[Bounding box coordinate data]
_ _ _ _ _
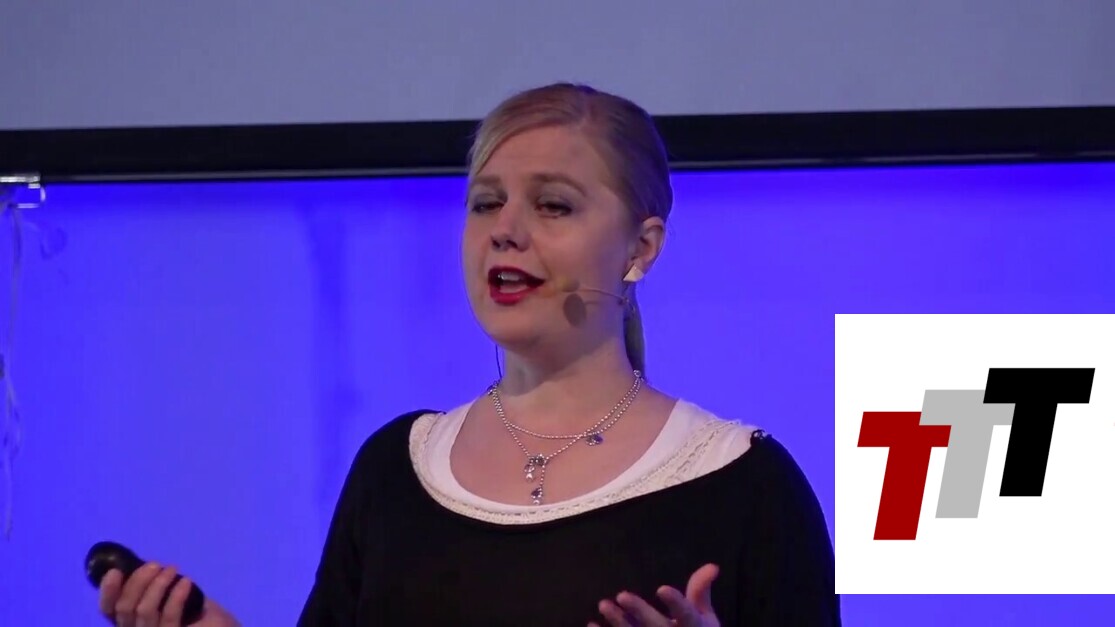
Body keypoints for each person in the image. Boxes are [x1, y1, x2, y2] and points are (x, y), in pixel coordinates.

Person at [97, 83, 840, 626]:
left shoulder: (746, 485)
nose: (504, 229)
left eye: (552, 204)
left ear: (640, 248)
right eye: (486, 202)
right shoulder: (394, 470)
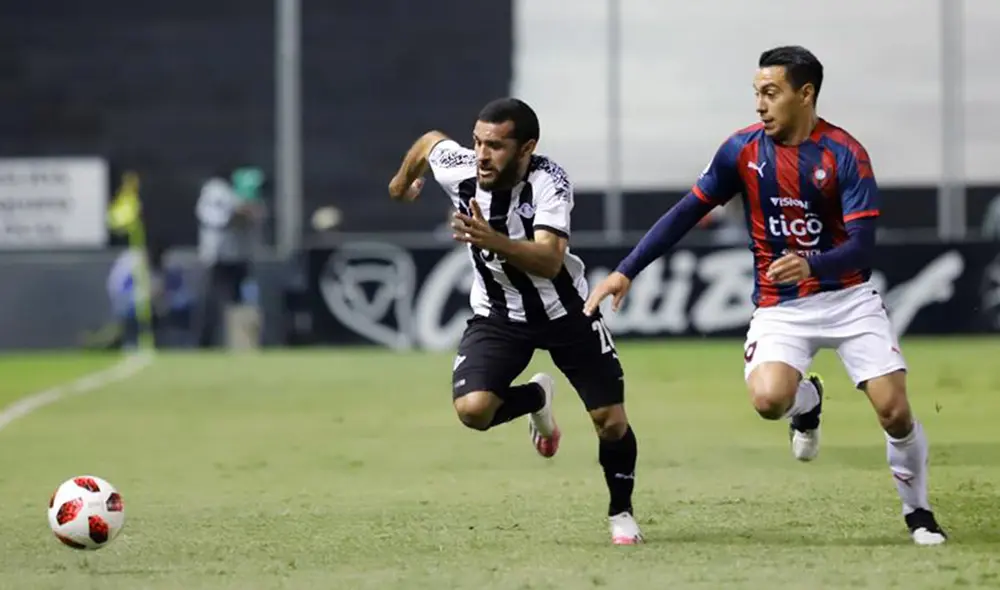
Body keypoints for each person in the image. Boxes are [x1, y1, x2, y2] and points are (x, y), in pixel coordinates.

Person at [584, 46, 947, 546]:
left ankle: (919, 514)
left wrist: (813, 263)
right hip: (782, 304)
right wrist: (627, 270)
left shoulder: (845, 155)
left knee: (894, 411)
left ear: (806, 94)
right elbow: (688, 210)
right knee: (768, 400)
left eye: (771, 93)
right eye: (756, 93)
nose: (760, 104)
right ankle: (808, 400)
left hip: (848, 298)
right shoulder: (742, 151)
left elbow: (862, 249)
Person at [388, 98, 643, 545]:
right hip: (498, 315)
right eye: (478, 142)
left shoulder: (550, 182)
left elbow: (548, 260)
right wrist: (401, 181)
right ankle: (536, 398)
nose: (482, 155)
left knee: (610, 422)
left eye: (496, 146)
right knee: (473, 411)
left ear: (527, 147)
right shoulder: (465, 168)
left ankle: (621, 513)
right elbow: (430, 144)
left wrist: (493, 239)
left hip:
_ _ _ _ _
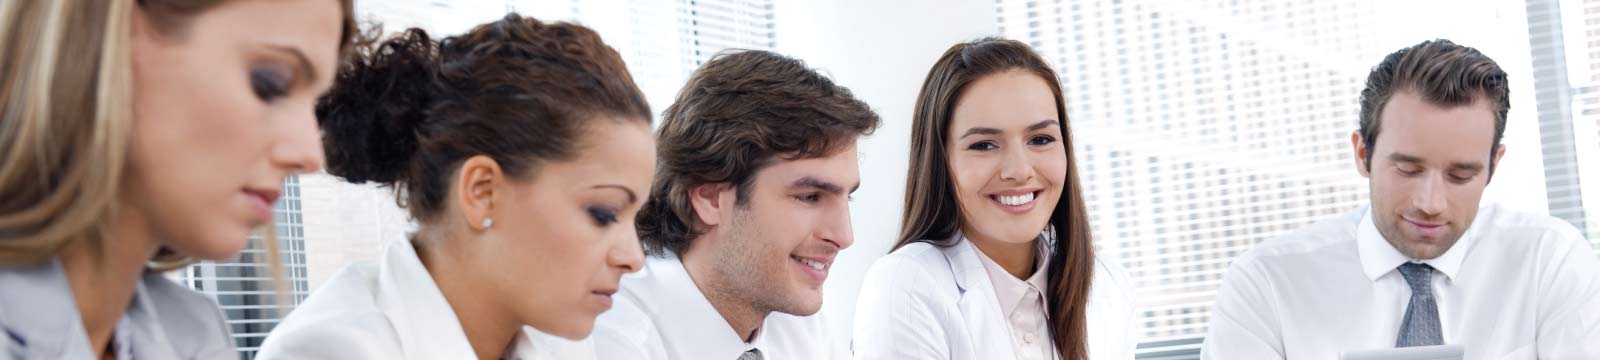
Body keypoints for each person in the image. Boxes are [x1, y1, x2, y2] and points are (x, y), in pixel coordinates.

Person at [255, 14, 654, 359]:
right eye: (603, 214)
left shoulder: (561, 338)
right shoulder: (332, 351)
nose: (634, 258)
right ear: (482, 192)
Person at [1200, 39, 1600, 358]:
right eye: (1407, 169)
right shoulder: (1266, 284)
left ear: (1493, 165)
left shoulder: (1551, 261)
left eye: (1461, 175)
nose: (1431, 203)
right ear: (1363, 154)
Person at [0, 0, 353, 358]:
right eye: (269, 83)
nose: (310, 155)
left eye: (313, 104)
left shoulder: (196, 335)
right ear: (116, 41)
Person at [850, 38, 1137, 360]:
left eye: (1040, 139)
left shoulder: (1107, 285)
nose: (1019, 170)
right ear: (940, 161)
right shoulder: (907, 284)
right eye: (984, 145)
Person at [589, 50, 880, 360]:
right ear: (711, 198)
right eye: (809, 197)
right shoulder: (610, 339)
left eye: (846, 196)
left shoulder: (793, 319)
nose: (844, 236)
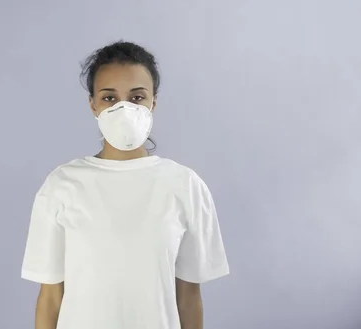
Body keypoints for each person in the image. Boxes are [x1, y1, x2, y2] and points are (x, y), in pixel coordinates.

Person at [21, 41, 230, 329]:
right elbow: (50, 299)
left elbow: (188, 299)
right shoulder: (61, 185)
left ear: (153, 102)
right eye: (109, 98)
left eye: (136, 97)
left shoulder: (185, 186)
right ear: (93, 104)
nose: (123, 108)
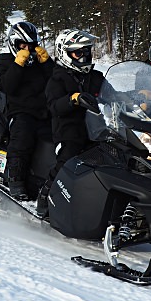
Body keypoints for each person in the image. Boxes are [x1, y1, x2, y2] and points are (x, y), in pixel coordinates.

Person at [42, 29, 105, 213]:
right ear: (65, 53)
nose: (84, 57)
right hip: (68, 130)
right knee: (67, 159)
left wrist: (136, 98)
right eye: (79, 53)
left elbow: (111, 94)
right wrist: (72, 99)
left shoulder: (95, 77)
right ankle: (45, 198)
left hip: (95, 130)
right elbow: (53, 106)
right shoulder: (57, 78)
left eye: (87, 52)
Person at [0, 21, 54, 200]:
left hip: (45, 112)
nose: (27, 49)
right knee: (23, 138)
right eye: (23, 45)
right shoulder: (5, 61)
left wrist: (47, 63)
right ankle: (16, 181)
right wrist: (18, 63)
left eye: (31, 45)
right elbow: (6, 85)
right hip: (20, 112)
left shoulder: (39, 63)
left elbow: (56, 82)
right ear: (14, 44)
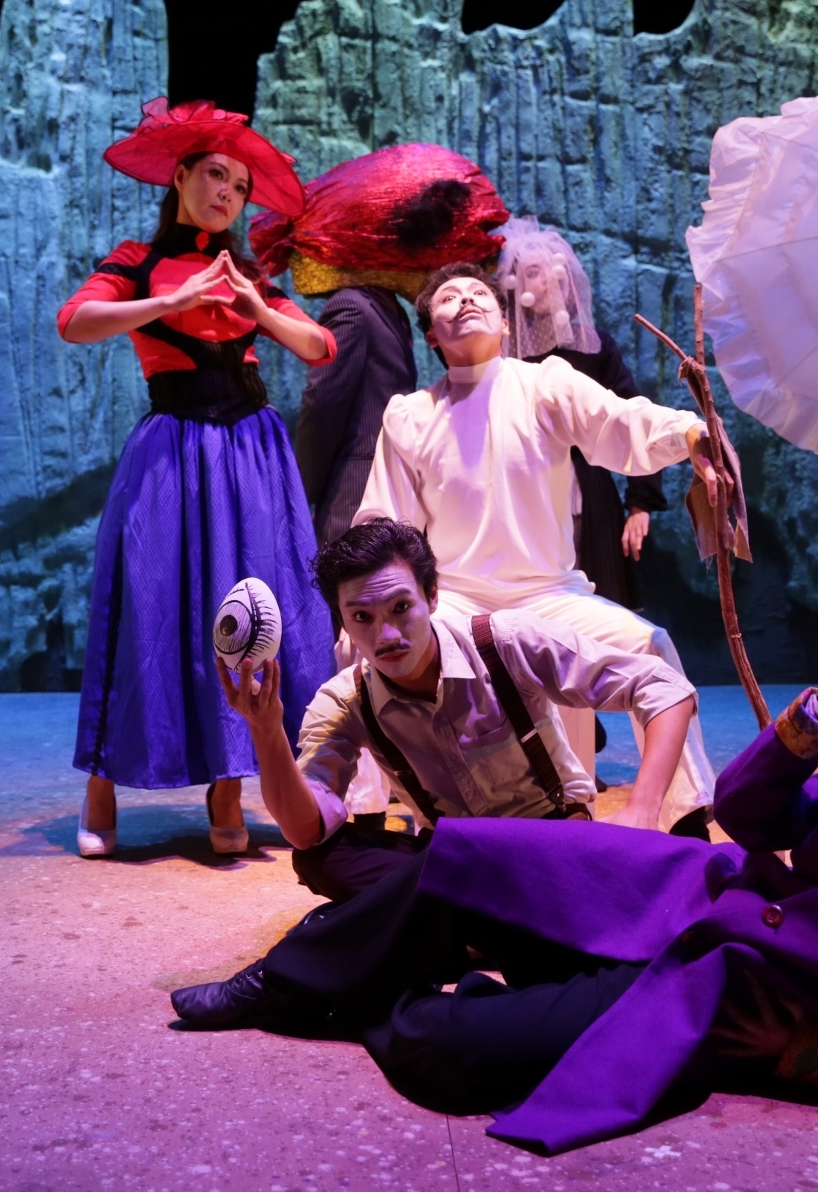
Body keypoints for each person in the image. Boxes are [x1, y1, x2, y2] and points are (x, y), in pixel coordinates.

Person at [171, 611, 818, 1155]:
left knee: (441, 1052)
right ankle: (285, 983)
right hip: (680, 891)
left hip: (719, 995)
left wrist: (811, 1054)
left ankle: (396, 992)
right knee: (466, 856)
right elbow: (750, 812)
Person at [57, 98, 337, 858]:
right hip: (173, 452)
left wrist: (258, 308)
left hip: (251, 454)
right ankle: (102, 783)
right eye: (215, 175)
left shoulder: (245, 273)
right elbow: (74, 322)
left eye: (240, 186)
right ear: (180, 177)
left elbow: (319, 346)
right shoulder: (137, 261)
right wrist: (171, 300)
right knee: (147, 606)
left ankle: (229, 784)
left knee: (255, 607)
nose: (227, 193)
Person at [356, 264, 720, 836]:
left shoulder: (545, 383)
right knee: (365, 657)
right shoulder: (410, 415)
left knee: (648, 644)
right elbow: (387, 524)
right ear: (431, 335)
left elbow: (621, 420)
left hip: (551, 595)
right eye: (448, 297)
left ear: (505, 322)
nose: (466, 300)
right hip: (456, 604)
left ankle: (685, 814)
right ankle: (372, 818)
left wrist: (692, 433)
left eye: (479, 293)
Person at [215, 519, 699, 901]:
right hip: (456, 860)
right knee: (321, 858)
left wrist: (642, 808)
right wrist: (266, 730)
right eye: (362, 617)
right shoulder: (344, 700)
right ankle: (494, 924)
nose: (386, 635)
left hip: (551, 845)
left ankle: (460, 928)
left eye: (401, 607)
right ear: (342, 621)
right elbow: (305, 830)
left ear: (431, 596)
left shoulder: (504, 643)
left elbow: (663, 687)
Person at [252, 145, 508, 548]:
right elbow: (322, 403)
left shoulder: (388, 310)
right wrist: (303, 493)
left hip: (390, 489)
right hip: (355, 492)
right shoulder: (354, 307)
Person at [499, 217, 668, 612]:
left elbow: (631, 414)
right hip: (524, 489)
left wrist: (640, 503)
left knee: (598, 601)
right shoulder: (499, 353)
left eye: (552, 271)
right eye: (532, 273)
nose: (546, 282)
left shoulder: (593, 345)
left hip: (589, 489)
_ _ _ _ _
What to work on:
Using the records above, print exactly the lines between the ones containing "right shoulder: (5, 61)" and "left knee: (598, 601)", inclusive, and nothing else; no pictures.

Finished task:
right shoulder: (5, 61)
left wrist: (47, 63)
right ankle: (16, 181)
right wrist: (18, 63)
left eye: (31, 45)
right elbow: (6, 85)
right hip: (20, 112)
left shoulder: (39, 63)
left elbow: (56, 82)
right ear: (14, 44)
Body keypoints for each person in the image. Boxes are [x1, y1, x2, y2] and points are (x, y), in pixel coordinates.

Person at [171, 611, 818, 1155]:
left knee: (441, 1052)
right ankle: (285, 983)
right hip: (680, 891)
left hip: (719, 995)
left wrist: (811, 1054)
left ankle: (396, 992)
right knee: (466, 856)
right elbow: (750, 812)
Person at [57, 98, 337, 858]:
right hip: (173, 452)
left wrist: (258, 308)
left hip: (251, 454)
right ankle: (102, 783)
right eye: (215, 175)
left shoulder: (245, 273)
right elbow: (74, 322)
left eye: (240, 186)
right ear: (180, 177)
left elbow: (319, 346)
right shoulder: (137, 261)
right wrist: (171, 300)
right knee: (147, 606)
left ankle: (229, 784)
left knee: (255, 607)
nose: (227, 193)
Person at [356, 264, 720, 836]:
left shoulder: (545, 383)
right knee: (365, 657)
right shoulder: (410, 415)
left knee: (648, 644)
right elbow: (387, 524)
right ear: (431, 335)
left elbow: (621, 420)
left hip: (551, 595)
right eye: (448, 297)
left ear: (505, 322)
nose: (466, 300)
right hip: (456, 604)
left ankle: (685, 814)
right ankle: (372, 818)
left wrist: (692, 433)
left eye: (479, 293)
Person at [215, 519, 699, 901]:
right hip: (456, 860)
right knee: (321, 858)
left wrist: (642, 808)
right wrist: (266, 730)
right eye: (362, 617)
right shoulder: (344, 700)
right ankle: (494, 924)
nose: (386, 635)
left hip: (551, 845)
left ankle: (460, 928)
left eye: (401, 607)
right ear: (342, 621)
right elbow: (305, 830)
left ear: (431, 596)
left shoulder: (504, 643)
left elbow: (663, 687)
Person at [252, 145, 508, 548]:
right elbow: (322, 403)
left shoulder: (388, 310)
right wrist: (303, 493)
left hip: (390, 489)
right hip: (355, 492)
right shoulder: (354, 307)
Person at [499, 217, 668, 612]:
left elbow: (631, 414)
right hip: (524, 489)
left wrist: (640, 503)
left knee: (598, 601)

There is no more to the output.